◆ **THE TASK**: Reproduce verbatim the passage of the article on Cannibal! The Musical from "RODGERS AND Hammerstein's" to "R&H's least-known musicals.".

◆ **EXCERPT TO READ**:
"""

Can 'Cannibal! The Musical' really be the next 'Rocky Horror' cult flick? Corey Rosen of Los Gatos thinks so

By Richard von Busack

RODGERS AND Hammerstein's hit Cannibal! The Musical is unique among their work for not actually having been composed by either Rodgers or Hammerstein. Colorado college students Jason McHugh and Trey Parker produced and directed Cannibal! The Musical in 1993 in the style of the authors of Oklahoma! and The King and I. In a title card to Cannibal! The Musical, which receives its local debut this weekend (Dec. 19-21 at 9:30pm) at the Camera One in San Jose, Parker explains reverently (and falsely) that this is the lost film version of one of R&H's least-known musicals.

The Donner Party-esque story of the renowned 1870s Colorado anthropophagus Alferd Packer, a mountain man who stood trial for consuming some miners one terrible winter, would seem to be a natural subject for a musical, having both drama and romance. And the Colorado Rockies are so very much like The Sound of Music's Alps--only better, because they're American.

"""

◆ **SUPPLIED DATA**:

"""

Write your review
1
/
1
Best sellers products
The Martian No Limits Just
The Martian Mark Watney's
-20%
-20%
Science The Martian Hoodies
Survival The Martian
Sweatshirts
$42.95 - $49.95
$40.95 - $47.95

"""

◆ **EXERCISE RESULT**:
RODGERS AND Hammerstein's hit Cannibal! The Musical is unique among their work for not actually having been composed by either Rodgers or Hammerstein. Colorado college students Jason McHugh and Trey Parker produced and directed Cannibal! The Musical in 1993 in the style of the authors of Oklahoma! and The King and I. In a title card to Cannibal! The Musical, which receives its local debut this weekend (Dec. 19-21 at 9:30pm) at the Camera One in San Jose, Parker explains reverently (and falsely) that this is the lost film version of one of R&H's least-known musicals.